Copy every line of the listing below word for word, changing nothing.

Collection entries

● ● ● ● ● ● ●

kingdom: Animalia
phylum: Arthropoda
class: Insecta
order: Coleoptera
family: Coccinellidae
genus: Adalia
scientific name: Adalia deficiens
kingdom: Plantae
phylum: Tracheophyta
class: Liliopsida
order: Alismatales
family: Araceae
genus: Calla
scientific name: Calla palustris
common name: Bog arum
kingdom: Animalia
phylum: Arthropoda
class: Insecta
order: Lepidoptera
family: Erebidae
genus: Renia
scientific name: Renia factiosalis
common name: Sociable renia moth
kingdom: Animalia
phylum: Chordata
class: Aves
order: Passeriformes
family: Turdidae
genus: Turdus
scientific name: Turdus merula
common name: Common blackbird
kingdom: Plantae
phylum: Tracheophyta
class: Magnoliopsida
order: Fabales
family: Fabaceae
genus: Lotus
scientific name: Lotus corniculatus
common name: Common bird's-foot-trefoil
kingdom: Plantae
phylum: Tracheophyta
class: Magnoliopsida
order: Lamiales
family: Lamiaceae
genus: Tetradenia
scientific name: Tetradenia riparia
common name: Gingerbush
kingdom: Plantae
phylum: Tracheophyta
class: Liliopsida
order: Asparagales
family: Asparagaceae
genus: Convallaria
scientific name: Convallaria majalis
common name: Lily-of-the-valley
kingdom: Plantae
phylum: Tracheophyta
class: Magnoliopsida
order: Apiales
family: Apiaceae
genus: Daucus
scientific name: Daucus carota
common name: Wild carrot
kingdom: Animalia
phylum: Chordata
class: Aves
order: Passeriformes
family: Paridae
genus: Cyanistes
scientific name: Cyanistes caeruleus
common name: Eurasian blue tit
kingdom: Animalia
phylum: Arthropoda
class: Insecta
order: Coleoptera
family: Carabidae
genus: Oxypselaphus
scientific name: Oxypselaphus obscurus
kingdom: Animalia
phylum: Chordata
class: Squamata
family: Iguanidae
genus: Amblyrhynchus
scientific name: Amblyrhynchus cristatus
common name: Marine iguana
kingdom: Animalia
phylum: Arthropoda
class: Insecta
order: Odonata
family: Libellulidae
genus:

● ● ● ● ● ● ●

(Task result)
kingdom: Animalia
phylum: Arthropoda
class: Insecta
order: Coleoptera
family: Coccinellidae
genus: Adalia
scientific name: Adalia deficiens
kingdom: Plantae
phylum: Tracheophyta
class: Liliopsida
order: Alismatales
family: Araceae
genus: Calla
scientific name: Calla palustris
common name: Bog arum
kingdom: Animalia
phylum: Arthropoda
class: Insecta
order: Lepidoptera
family: Erebidae
genus: Renia
scientific name: Renia factiosalis
common name: Sociable renia moth
kingdom: Animalia
phylum: Chordata
class: Aves
order: Passeriformes
family: Turdidae
genus: Turdus
scientific name: Turdus merula
common name: Common blackbird
kingdom: Plantae
phylum: Tracheophyta
class: Magnoliopsida
order: Fabales
family: Fabaceae
genus: Lotus
scientific name: Lotus corniculatus
common name: Common bird's-foot-trefoil
kingdom: Plantae
phylum: Tracheophyta
class: Magnoliopsida
order: Lamiales
family: Lamiaceae
genus: Tetradenia
scientific name: Tetradenia riparia
common name: Gingerbush
kingdom: Plantae
phylum: Tracheophyta
class: Liliopsida
order: Asparagales
family: Asparagaceae
genus: Convallaria
scientific name: Convallaria majalis
common name: Lily-of-the-valley
kingdom: Plantae
phylum: Tracheophyta
class: Magnoliopsida
order: Apiales
family: Apiaceae
genus: Daucus
scientific name: Daucus carota
common name: Wild carrot
kingdom: Animalia
phylum: Chordata
class: Aves
order: Passeriformes
family: Paridae
genus: Cyanistes
scientific name: Cyanistes caeruleus
common name: Eurasian blue tit
kingdom: Animalia
phylum: Arthropoda
class: Insecta
order: Coleoptera
family: Carabidae
genus: Oxypselaphus
scientific name: Oxypselaphus obscurus
kingdom: Animalia
phylum: Chordata
class: Squamata
family: Iguanidae
genus: Amblyrhynchus
scientific name: Amblyrhynchus cristatus
common name: Marine iguana
kingdom: Animalia
phylum: Arthropoda
class: Insecta
order: Odonata
family: Libellulidae
genus:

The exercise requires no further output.